══ Data for the task

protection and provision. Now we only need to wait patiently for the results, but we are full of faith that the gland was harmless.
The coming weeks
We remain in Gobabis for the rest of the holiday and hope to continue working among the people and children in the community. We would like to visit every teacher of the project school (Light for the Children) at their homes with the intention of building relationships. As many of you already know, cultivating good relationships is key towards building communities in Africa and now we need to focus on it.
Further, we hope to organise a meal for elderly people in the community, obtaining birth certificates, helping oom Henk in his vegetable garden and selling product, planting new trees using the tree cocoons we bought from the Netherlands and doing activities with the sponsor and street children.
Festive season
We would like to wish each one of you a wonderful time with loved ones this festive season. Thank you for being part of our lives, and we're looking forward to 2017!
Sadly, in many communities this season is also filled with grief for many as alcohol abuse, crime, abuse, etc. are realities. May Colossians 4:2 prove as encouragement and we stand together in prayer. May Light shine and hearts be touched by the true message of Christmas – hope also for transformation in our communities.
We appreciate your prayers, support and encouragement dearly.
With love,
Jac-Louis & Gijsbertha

════

- Your assignment: With nothing left out, copy every record exactly.

- Task response:
protection and provision. Now we only need to wait patiently for the results, but we are full of faith that the gland was harmless.
The coming weeks
We remain in Gobabis for the rest of the holiday and hope to continue working among the people and children in the community. We would like to visit every teacher of the project school (Light for the Children) at their homes with the intention of building relationships. As many of you already know, cultivating good relationships is key towards building communities in Africa and now we need to focus on it.
Further, we hope to organise a meal for elderly people in the community, obtaining birth certificates, helping oom Henk in his vegetable garden and selling product, planting new trees using the tree cocoons we bought from the Netherlands and doing activities with the sponsor and street children.
Festive season
We would like to wish each one of you a wonderful time with loved ones this festive season. Thank you for being part of our lives, and we're looking forward to 2017!
Sadly, in many communities this season is also filled with grief for many as alcohol abuse, crime, abuse, etc. are realities. May Colossians 4:2 prove as encouragement and we stand together in prayer. May Light shine and hearts be touched by the true message of Christmas – hope also for transformation in our communities.
We appreciate your prayers, support and encouragement dearly.
With love,
Jac-Louis & Gijsbertha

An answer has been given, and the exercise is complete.